Once connected you get a readline‑style prompt (configurable via --prompt) with command history that persists to ~/.elmterm.history by default. I tend to keep timestamps on (--timestamps) when validating long bench sessions, and the new theming support lets me switch between a light palette (perfect for my yellow terminal) and a dark palette for late‑night hacking (--theme light|dark).

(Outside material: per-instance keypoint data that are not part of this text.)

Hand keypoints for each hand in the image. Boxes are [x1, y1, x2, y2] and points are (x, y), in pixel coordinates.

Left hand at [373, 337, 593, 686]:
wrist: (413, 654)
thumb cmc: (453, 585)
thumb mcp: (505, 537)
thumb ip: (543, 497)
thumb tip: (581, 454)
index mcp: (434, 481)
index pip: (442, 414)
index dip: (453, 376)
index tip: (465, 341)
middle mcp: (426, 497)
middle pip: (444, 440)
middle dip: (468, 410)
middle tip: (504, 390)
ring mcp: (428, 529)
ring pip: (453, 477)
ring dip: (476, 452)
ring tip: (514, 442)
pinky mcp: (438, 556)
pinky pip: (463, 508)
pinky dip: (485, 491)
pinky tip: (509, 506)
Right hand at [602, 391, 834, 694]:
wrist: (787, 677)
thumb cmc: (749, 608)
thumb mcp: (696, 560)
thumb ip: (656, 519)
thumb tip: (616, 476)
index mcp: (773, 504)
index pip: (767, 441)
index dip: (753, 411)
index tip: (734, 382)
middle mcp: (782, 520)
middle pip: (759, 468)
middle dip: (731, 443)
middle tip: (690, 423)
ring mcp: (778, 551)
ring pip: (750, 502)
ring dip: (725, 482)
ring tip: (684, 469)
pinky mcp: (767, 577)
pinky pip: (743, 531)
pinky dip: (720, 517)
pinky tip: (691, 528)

A few other flags I reach for:

Inside the REPL there are helper commands (:history, :clear, :analyzer on|off, :save, :quit) so I rarely leave the keyboard while probing.

What’s next?

ELMterm and CornucopiaStreams continue to evolve together. Every time I touch a new transport—say, BLE L2CAP with a custom ECU, or a TCP bridge baked into a logger—I add the capability to CornucopiaStreams and immediately reap the benefit in ELMterm. Likewise, improvements in the analyzer (better ISO‑TP handling, rich metadata, smarter VIN extraction) go straight into my daily workflow. Building my own adapter removed the “can I trust the hardware?” anxiety; building ELMterm removes the “can I trust my tooling?” anxiety.

If you work on OBD‑II/UDS diagnostics, or you simply want a terminal that actually understands what your automotive adapter is telling you, give ELMterm a try. Clone it, point it at your favorite transport, and let CornucopiaStreams do the heavy lifting while the REPL keeps you in the loop. Happy hacking, and see you on the CAN bus.